The Second Amendment should never be brought into question just because a few kids are getting blown away every couple of weeks.

“A well-regulated militia being necessary to the security of a free State, the right of the people to keep and bear arms shall not be infringed.”

For those of you who don’t understand the language, let me translate.

“A well-regulated militia” can be roughly translated as “Anyone with two arms.”

“Being necessary to the security of a free state” means “in order to pop a cap in bad guys’ asses.”

“The right of the people to keep and bear arms” means “the right to keep a loaded semi-automatic handgun within reach of children.”

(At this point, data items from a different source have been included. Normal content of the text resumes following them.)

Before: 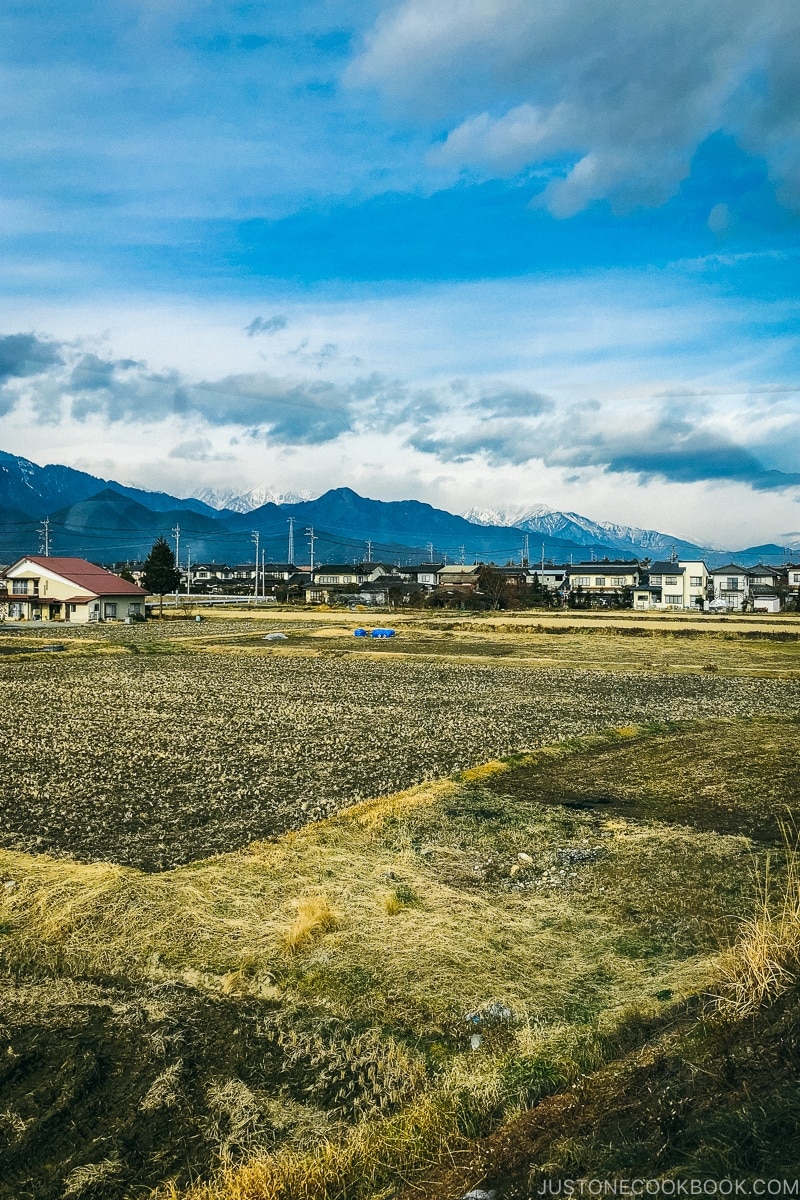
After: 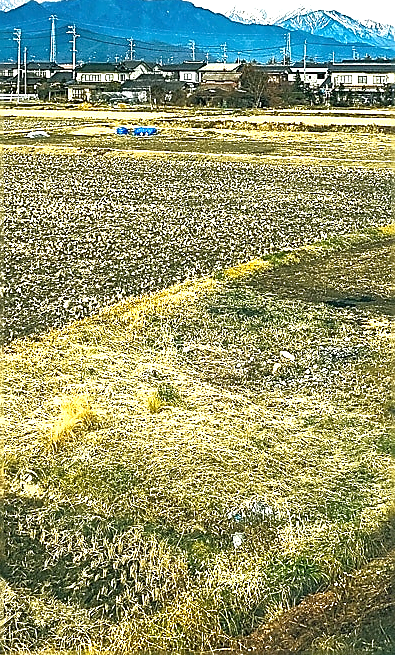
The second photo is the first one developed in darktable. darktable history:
crop: left 29.757%, top 41.863%, right 20.766%, bottom 3.513%
exposure: black level correction 0, exposure 1.47 EV, compensate exposure bias true, compensate highlight preservation false
sharpen: radius 1.42, amount 1.235, threshold 0.812
tone equalizer: -8 EV 0.263 EV, -7 EV 0.437 EV, -6 EV 0.397 EV, -5 EV 0.241 EV, -3 EV -0.275 EV, -2 EV -0.406 EV, -1 EV -0.406 EV, +0 EV -0.235 EV, edges refinement/feathering 500, mask exposure compensation -1.57 EV, preserve details no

“Shall not be infringed” can be translated as “must not be taken away from them.”

See, it means the same thing now as it did 200 years ago. Some people may think a “well-regulated militia” may mean the National Guard or police force, but no, it means you and me.

More guns equal less crime. Sure, I have no statistics to back that statement up, but who needs statistics when you got Charlton Heston?

Gun control? Counterproductive. A gun lock doesn’t protect anyone. If a child can’t fire the weapon, they can still beat someone over the head with it.

If there is a gun problem in the United States, it’s that there aren’t enough of them around.

Tim Paluch is a junior in journalism and mass communication from Orland Park, Ill. He is wire editor of the Daily.